Lot of the Manson Family just plain liked to embellish when talking to reporters. Not that they weren't dangerous people, but the realities of the case are often quite a bit different from the myths.

diamondD
03-21-2008, 12:13 AM
Manson also regularly attacks prison guards, punished for his hygiene, and generally causes enough disruption to keep himself in solitary confinement, because he knows he'd get fucked up fast in general population.

Leslie Van Houten is the one that's probably actually closest to possibly getting out, even tho it's a long shot. She's on a year to year parole hearing case now, instead of the 3-5 years it was in the beginning.

Squeaky Fromme is so nuts that she's been eligible to get out and won't go to the parole board to make it happen.

I just got Helter Skelter off Netflix and watched it last night. The old 70s version is still creepy as hell.

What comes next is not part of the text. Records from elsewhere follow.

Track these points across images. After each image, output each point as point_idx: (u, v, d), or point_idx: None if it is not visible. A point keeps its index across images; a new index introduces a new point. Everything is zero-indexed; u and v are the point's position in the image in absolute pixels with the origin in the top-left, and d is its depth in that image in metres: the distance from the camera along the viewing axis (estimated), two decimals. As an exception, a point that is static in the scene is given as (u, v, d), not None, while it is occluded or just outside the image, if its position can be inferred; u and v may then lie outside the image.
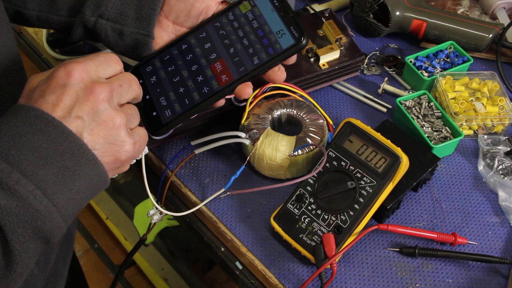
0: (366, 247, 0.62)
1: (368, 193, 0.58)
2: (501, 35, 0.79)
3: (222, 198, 0.66)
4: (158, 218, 0.66)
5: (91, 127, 0.40)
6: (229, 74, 0.55)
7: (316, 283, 0.59)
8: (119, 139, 0.42)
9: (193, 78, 0.56)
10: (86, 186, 0.39)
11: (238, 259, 0.64)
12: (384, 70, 0.82)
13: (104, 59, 0.43)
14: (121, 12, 0.55)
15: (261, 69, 0.55)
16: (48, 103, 0.39)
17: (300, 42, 0.54)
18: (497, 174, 0.67)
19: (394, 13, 0.81)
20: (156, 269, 1.56)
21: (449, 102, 0.71)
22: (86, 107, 0.39)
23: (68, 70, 0.40)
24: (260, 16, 0.56)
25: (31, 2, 0.57)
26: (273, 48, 0.54)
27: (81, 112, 0.39)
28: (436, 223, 0.64)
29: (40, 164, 0.37)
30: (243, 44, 0.56)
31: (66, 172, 0.38)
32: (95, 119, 0.40)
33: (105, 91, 0.40)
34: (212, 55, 0.56)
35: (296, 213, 0.60)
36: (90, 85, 0.40)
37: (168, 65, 0.57)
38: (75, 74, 0.40)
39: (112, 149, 0.41)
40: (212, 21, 0.58)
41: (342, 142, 0.62)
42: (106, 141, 0.41)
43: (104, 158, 0.41)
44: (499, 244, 0.62)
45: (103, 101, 0.40)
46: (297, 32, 0.54)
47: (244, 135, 0.66)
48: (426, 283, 0.59)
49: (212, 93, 0.55)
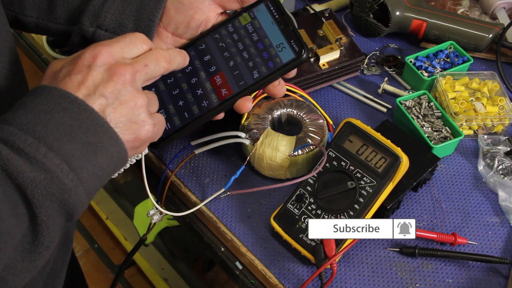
0: (366, 247, 0.62)
1: (368, 193, 0.58)
2: (501, 35, 0.79)
3: (222, 198, 0.66)
4: (158, 218, 0.66)
5: (114, 105, 0.41)
6: (229, 88, 0.55)
7: (316, 283, 0.59)
8: (140, 118, 0.43)
9: (193, 91, 0.55)
10: (108, 162, 0.40)
11: (238, 259, 0.64)
12: (384, 70, 0.82)
13: (130, 40, 0.44)
14: (119, 23, 0.55)
15: (261, 83, 0.54)
16: (73, 82, 0.40)
17: (300, 56, 0.52)
18: (497, 174, 0.67)
19: (394, 13, 0.81)
20: (156, 269, 1.56)
21: (449, 102, 0.71)
22: (109, 87, 0.41)
23: (94, 53, 0.42)
24: (260, 29, 0.55)
25: (29, 9, 0.57)
26: (273, 62, 0.54)
27: (105, 91, 0.41)
28: (436, 223, 0.64)
29: (66, 140, 0.38)
30: (243, 57, 0.55)
31: (90, 148, 0.39)
32: (118, 98, 0.41)
33: (128, 72, 0.42)
34: (211, 68, 0.56)
35: (296, 213, 0.60)
36: (114, 67, 0.42)
37: (167, 77, 0.56)
38: (100, 57, 0.41)
39: (133, 128, 0.43)
40: (211, 33, 0.57)
41: (342, 142, 0.62)
42: (128, 119, 0.42)
43: (126, 136, 0.42)
44: (499, 244, 0.62)
45: (126, 82, 0.42)
46: (297, 46, 0.53)
47: (244, 135, 0.66)
48: (426, 283, 0.59)
49: (212, 107, 0.55)
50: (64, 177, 0.37)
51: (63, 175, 0.37)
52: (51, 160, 0.37)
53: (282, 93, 0.56)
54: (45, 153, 0.37)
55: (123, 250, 1.66)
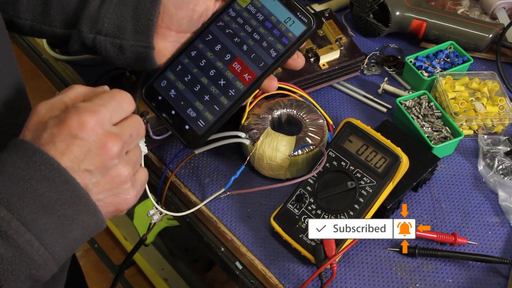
0: (366, 247, 0.62)
1: (368, 193, 0.58)
2: (501, 35, 0.79)
3: (222, 198, 0.66)
4: (158, 218, 0.66)
5: (98, 179, 0.40)
6: (251, 72, 0.54)
7: (316, 283, 0.59)
8: (123, 192, 0.42)
9: (215, 83, 0.55)
10: (82, 233, 0.39)
11: (238, 259, 0.64)
12: (384, 70, 0.82)
13: (118, 103, 0.42)
14: (118, 26, 0.54)
15: (281, 60, 0.54)
16: (57, 150, 0.38)
17: (311, 27, 0.53)
18: (497, 174, 0.67)
19: (394, 13, 0.81)
20: (156, 269, 1.56)
21: (449, 102, 0.71)
22: (96, 161, 0.39)
23: (81, 121, 0.38)
24: (263, 7, 0.55)
25: (23, 12, 0.56)
26: (287, 38, 0.54)
27: (91, 165, 0.39)
28: (436, 223, 0.64)
29: (41, 213, 0.37)
30: (254, 39, 0.55)
31: (66, 221, 0.38)
32: (103, 173, 0.40)
33: (117, 145, 0.40)
34: (226, 56, 0.55)
35: (296, 213, 0.60)
36: (103, 139, 0.39)
37: (183, 76, 0.56)
38: (88, 127, 0.39)
39: (115, 201, 0.42)
40: (215, 22, 0.56)
41: (342, 142, 0.62)
42: (111, 194, 0.41)
43: (106, 208, 0.41)
44: (499, 244, 0.62)
45: (114, 157, 0.40)
46: (305, 17, 0.53)
47: (244, 135, 0.66)
48: (426, 283, 0.59)
49: (240, 94, 0.54)
50: (34, 253, 0.36)
51: (33, 251, 0.36)
52: (22, 236, 0.36)
53: (303, 64, 0.56)
54: (17, 228, 0.36)
55: (123, 250, 1.66)
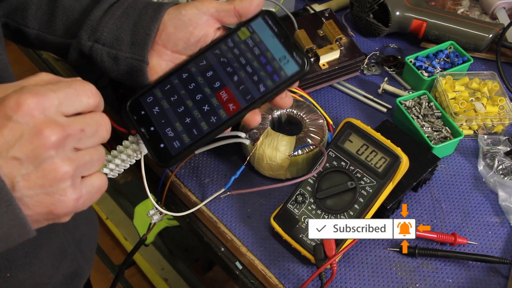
0: (366, 247, 0.62)
1: (368, 193, 0.58)
2: (501, 35, 0.79)
3: (222, 198, 0.66)
4: (158, 218, 0.66)
5: (28, 171, 0.34)
6: (236, 102, 0.54)
7: (316, 283, 0.59)
8: (59, 192, 0.35)
9: (199, 107, 0.55)
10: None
11: (238, 259, 0.64)
12: (384, 70, 0.82)
13: (76, 91, 0.36)
14: (117, 37, 0.55)
15: (268, 96, 0.54)
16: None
17: (304, 69, 0.53)
18: (497, 174, 0.67)
19: (394, 13, 0.81)
20: (156, 269, 1.56)
21: (449, 102, 0.71)
22: (26, 149, 0.33)
23: (19, 101, 0.33)
24: (261, 43, 0.55)
25: (31, 21, 0.57)
26: (278, 75, 0.54)
27: (20, 153, 0.33)
28: (436, 223, 0.64)
29: None
30: (246, 71, 0.55)
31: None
32: (35, 164, 0.34)
33: (56, 135, 0.34)
34: (216, 84, 0.55)
35: (296, 213, 0.60)
36: (40, 125, 0.34)
37: (170, 95, 0.56)
38: (25, 108, 0.33)
39: (47, 201, 0.35)
40: (211, 48, 0.57)
41: (342, 142, 0.62)
42: (43, 191, 0.35)
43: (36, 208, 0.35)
44: (499, 244, 0.62)
45: (50, 147, 0.34)
46: (300, 59, 0.53)
47: (244, 135, 0.66)
48: (426, 283, 0.59)
49: (221, 122, 0.54)
50: None
51: None
52: None
53: (290, 104, 0.56)
54: None
55: (123, 250, 1.66)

I've been looking at this site to get updates on all this new stuff going on: Manson Family Today (http://www.mansonfamilytoday.info/manson.htm)

The testimony of Susan Atkins to the grand jury goes into all of the details of the murders, step by step. None of them should ever see the light of day.

yah
03-21-2008, 01:14 AM
Creepy stuff still to this day..flower power's opposite side

Terry
03-24-2008, 07:54 PM
Van Houten may well see freedom in the next ten years or so.

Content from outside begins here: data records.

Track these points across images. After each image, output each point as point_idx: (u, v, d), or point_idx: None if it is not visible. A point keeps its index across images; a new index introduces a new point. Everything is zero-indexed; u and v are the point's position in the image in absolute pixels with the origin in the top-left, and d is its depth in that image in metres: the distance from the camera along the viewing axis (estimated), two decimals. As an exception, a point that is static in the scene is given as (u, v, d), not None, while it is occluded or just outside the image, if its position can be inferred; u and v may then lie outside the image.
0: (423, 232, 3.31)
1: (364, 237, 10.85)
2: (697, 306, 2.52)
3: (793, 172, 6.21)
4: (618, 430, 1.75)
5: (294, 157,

She actually has a good case to make, as far as the legalities of her incarceration and eligibility for parole go: she's accomplished and completed every requirement needed to be considered acceptable for release, and the parole board has no reason to keep denying her parole and really gives none other than the infamous nature of her crime.

I think she's actually appealing her last parole denial right now.

She really only has a shot because she was only at the LaBiancas (not the Tate house) and there is some discrepancy as to if the one person she actually stabbed was alive or dead when she did it.

Having said all that, don't really think I'd want her living next to me.

Squeaky is still full-on nuts for Charlie. Unlike Pat, Leslie, Sadie and Tex, who have all disavowed Manson, Squeaky still digs him.

cadaverdog
03-24-2008, 09:58 PM
Originally posted by Terry
Van Houten may well see freedom in the next ten years or so.

She actually has a good case to make, as far as the legalities of her incarceration and eligibility for parole go: she's accomplished and completed every requirement needed to be considered acceptable for release, and the parole board has no reason to keep denying her parole and really gives none other than the infamous nature of her crime.

I think she's actually appealing her last parole denial right now.

She really only has a shot because she was only at the LaBiancas (not the Tate house) and there is some discrepancy as to if the one person she actually stabbed was alive or dead when she did it.

Having said all that, don't really think I'd want her living next to me.

Squeaky is still full-on nuts for Charlie. Unlike Pat, Leslie, Sadie and Tex, who have all disavowed Manson, Squeaky still digs him.

He's got a kid with one of them "ladies".
Poor bastard was raised by his grandparents.
They showed his picture , so he probably knows who dad is.